Charlotte Posenenske
Charlotte Posenenske (b. 1930, Wiesbaden — d. 1985, Frankfurt-am-Main) developed a pioneering body of work during her brief artistic career, which she began in the mid-1950s and ended in 1968 when she gave up art to devote herself to Soziologie der Fabrikarbeit (sociology of work). Posenenske developed a form of mass-produced Minimalism that addressed the pressing socioeconomic concerns of the decade, circumventing the art market and rejecting established formal and cultural hierarchies. The artist’s radical approach included producing artworks in unlimited editions and pricing them according to the cost of production. Her subversive stance towards artworld conventions was also reflected in her notion of authorship, perceiving it as a collective process that extended to those involved in the manufacture process and the active participation of the audience or ‘consumers’, the artist’s term for those who engage with her work – who are invited to creatively assemble the parts into unique combinations of their choosing.

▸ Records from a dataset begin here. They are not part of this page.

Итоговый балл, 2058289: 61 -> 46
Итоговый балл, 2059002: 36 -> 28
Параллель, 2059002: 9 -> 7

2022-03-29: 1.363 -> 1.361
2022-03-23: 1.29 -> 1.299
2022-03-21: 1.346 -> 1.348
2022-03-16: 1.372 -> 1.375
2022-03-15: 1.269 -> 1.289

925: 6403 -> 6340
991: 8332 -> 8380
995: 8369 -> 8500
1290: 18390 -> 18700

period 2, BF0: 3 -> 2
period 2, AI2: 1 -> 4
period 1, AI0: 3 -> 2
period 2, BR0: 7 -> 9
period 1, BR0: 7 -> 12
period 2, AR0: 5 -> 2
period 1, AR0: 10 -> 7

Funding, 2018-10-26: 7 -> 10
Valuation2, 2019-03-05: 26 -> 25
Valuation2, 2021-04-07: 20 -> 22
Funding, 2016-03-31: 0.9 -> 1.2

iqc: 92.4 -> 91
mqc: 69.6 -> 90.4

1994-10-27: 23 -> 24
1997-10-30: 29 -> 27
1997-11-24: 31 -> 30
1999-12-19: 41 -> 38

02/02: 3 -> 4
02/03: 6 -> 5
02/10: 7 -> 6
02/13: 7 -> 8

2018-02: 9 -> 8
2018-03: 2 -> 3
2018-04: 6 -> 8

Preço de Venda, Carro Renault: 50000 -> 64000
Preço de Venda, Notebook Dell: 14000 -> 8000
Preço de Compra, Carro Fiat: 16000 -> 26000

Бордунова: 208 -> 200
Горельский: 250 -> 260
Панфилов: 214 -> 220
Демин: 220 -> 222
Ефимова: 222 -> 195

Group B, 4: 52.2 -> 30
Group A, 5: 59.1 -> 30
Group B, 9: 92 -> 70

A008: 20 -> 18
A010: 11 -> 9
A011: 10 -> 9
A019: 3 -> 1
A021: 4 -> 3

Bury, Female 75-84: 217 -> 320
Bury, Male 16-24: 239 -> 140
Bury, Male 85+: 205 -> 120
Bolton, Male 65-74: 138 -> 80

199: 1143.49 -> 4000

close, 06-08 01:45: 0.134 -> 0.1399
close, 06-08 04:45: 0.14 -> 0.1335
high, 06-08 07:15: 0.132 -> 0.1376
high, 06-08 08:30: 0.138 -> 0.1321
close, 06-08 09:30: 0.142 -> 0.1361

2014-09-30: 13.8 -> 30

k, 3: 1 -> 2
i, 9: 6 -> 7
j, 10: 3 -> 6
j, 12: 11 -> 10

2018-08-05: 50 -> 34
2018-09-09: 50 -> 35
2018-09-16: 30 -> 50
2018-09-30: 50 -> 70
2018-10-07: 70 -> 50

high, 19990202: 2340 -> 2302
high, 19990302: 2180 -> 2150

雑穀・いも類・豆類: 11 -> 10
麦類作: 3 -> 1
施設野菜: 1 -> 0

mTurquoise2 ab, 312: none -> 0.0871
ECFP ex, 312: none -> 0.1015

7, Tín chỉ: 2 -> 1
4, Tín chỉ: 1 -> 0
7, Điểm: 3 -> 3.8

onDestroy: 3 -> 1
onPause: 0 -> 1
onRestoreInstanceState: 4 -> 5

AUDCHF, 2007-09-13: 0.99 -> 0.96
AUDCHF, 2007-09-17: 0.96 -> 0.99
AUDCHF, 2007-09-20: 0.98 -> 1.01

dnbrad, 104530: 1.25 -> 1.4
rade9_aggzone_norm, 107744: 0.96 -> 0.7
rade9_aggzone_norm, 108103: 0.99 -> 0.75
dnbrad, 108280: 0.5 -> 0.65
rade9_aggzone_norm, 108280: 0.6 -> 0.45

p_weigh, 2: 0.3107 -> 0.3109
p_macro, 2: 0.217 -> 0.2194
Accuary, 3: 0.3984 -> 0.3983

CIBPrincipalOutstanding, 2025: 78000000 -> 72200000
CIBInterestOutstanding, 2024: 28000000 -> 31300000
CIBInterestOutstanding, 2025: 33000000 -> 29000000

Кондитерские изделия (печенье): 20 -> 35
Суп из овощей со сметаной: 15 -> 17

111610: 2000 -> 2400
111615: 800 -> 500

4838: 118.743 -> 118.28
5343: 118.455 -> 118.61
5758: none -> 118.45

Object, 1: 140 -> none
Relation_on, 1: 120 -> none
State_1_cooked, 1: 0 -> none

Mass production and variability are also at the heart of Posenenske’s subsequent series D and DW entitled Vierkantrohre (Square Tubes). The series D consists of six shapes in galvanised sheet steel, which resemble standard ventilation ducts. The elements are nonetheless custom- made according to the artist’s sketches. Series DW is a variant with only four shapes produced from lightweight, corrugated cardboard. A mass-produced, sheet material that is readily available, cardboard represents a departure from the aesthetics of the steel tubes, which are in effect almost indistinguishable from functional elements. The two series modules offer endless permutational possibilities and adaptability to different exhibition contexts. Such large arrangements require cooperation to produce, and suggest an alternative model to the hierarchies of traditional decision- making structures.